Catherine Osikoya speaks to hundreds at the Black Lives Matter protest in Limerick. Photo: Cian Reinhardt

Among the hundreds who attended the rally in  Arthur’s Quay Park was Nigerian born Catherine Osikoya (23) who addressed the crowd about her family’s experiences of racism.

She described how her father Paul Osikoya, an accountant and university lecturer in Galway, who had campaigned as a Green Party candidate in local elections, saw his election posters daubed with the word ‘N***r’.

“It was absolutely terrible. As we were driving home one day, we just saw black marks on his poster, which were racist,” said Ms Osikoya, who has spent most of her life in Ireland.

“They called him the ‘N word’ on his poster. We are part of society here, and you’re doing that to us?,” she continued.

“I’m not trying to say this is a white versus black thing; this is everybody versus racism. This is going on for far too long, and we need to step up for change big time,” she said.

“Ireland is everything I’ve ever known.”

Hundreds attended a Black Lives Matter protest in Limerick City on Saturday. Photo: Cian Reinhardt

Osikoya, a student at University of Limerick, said she was inspired to protest, because of her father’s resilience in the face of racism, and because of her deep pride in her Nigerian roots.

“Watching my Dad and all that stuff made me see that I have to fight for this. This is my culture.
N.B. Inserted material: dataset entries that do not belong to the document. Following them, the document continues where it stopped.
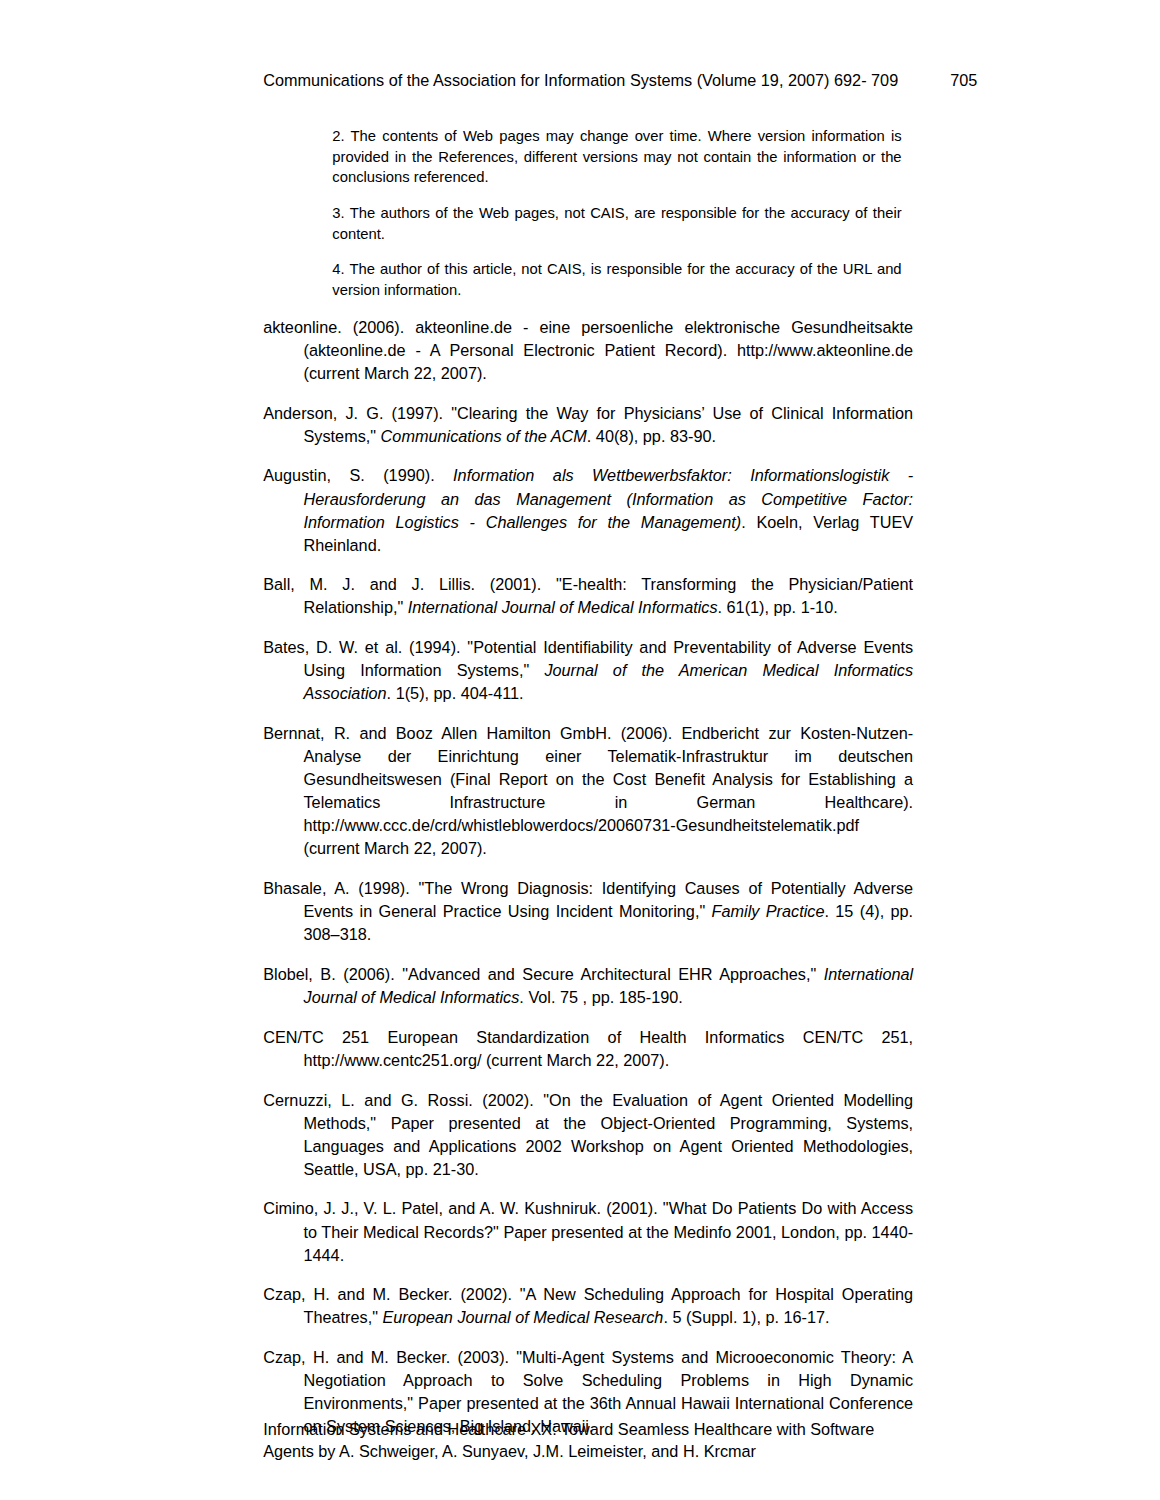Communications of the Association for Information Systems (Volume 19, 2007) 692- 709 705
2. The contents of Web pages may change over time. Where version information is provided in the References, different versions may not contain the information or the conclusions referenced.
3. The authors of the Web pages, not CAIS, are responsible for the accuracy of their content.
4. The author of this article, not CAIS, is responsible for the accuracy of the URL and version information.
akteonline. (2006). akteonline.de - eine persoenliche elektronische Gesundheitsakte (akteonline.de - A Personal Electronic Patient Record). http://www.akteonline.de (current March 22, 2007).
Anderson, J. G. (1997). "Clearing the Way for Physicians’ Use of Clinical Information Systems," Communications of the ACM. 40(8), pp. 83-90.
Augustin, S. (1990). Information als Wettbewerbsfaktor: Informationslogistik - Herausforderung an das Management (Information as Competitive Factor: Information Logistics - Challenges for the Management). Koeln, Verlag TUEV Rheinland.
Ball, M. J. and J. Lillis. (2001). "E-health: Transforming the Physician/Patient Relationship," International Journal of Medical Informatics. 61(1), pp. 1-10.
Bates, D. W. et al. (1994). "Potential Identifiability and Preventability of Adverse Events Using Information Systems," Journal of the American Medical Informatics Association. 1(5), pp. 404-411.
Bernnat, R. and Booz Allen Hamilton GmbH. (2006). Endbericht zur Kosten-Nutzen-Analyse der Einrichtung einer Telematik-Infrastruktur im deutschen Gesundheitswesen (Final Report on the Cost Benefit Analysis for Establishing a Telematics Infrastructure in German Healthcare). http://www.ccc.de/crd/whistleblowerdocs/20060731-Gesundheitstelematik.pdf (current March 22, 2007).
Bhasale, A. (1998). "The Wrong Diagnosis: Identifying Causes of Potentially Adverse Events in General Practice Using Incident Monitoring," Family Practice. 15 (4), pp. 308–318.
Blobel, B. (2006). "Advanced and Secure Architectural EHR Approaches," International Journal of Medical Informatics. Vol. 75 , pp. 185-190.
CEN/TC 251 European Standardization of Health Informatics CEN/TC 251, http://www.centc251.org/ (current March 22, 2007).
Cernuzzi, L. and G. Rossi. (2002). "On the Evaluation of Agent Oriented Modelling Methods," Paper presented at the Object-Oriented Programming, Systems, Languages and Applications 2002 Workshop on Agent Oriented Methodologies, Seattle, USA, pp. 21-30.
Cimino, J. J., V. L. Patel, and A. W. Kushniruk. (2001). "What Do Patients Do with Access to Their Medical Records?" Paper presented at the Medinfo 2001, London, pp. 1440-1444.
Czap, H. and M. Becker. (2002). "A New Scheduling Approach for Hospital Operating Theatres," European Journal of Medical Research. 5 (Suppl. 1), p. 16-17.
Czap, H. and M. Becker. (2003). "Multi-Agent Systems and Microoeconomic Theory: A Negotiation Approach to Solve Scheduling Problems in High Dynamic Environments," Paper presented at the 36th Annual Hawaii International Conference on System Sciences, Big Island, Hawaii.
Information Systems and Healthcare XX: Toward Seamless Healthcare with Software Agents by A. Schweiger, A. Sunyaev, J.M. Leimeister, and H. Krcmar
Racism can’t continue”.

Three other speakers at the rally, Oyinkan Adedeji, Tracey Obiakor, and Jennifer Ikponmwosa, all from Limerick, rallied the crowd by chanting as gaeilge, “Saol dubh tabhactach (“Black Lives Matter”) and “Aon cheartas ná síochain (“No Justice No Peace”).

While demonstrators attempted to abide by social distancing guidelines, some appeared to be closer than the two-metre rule.

Gardaí kept a watching brief, but there were no reports of any incidents during the rally.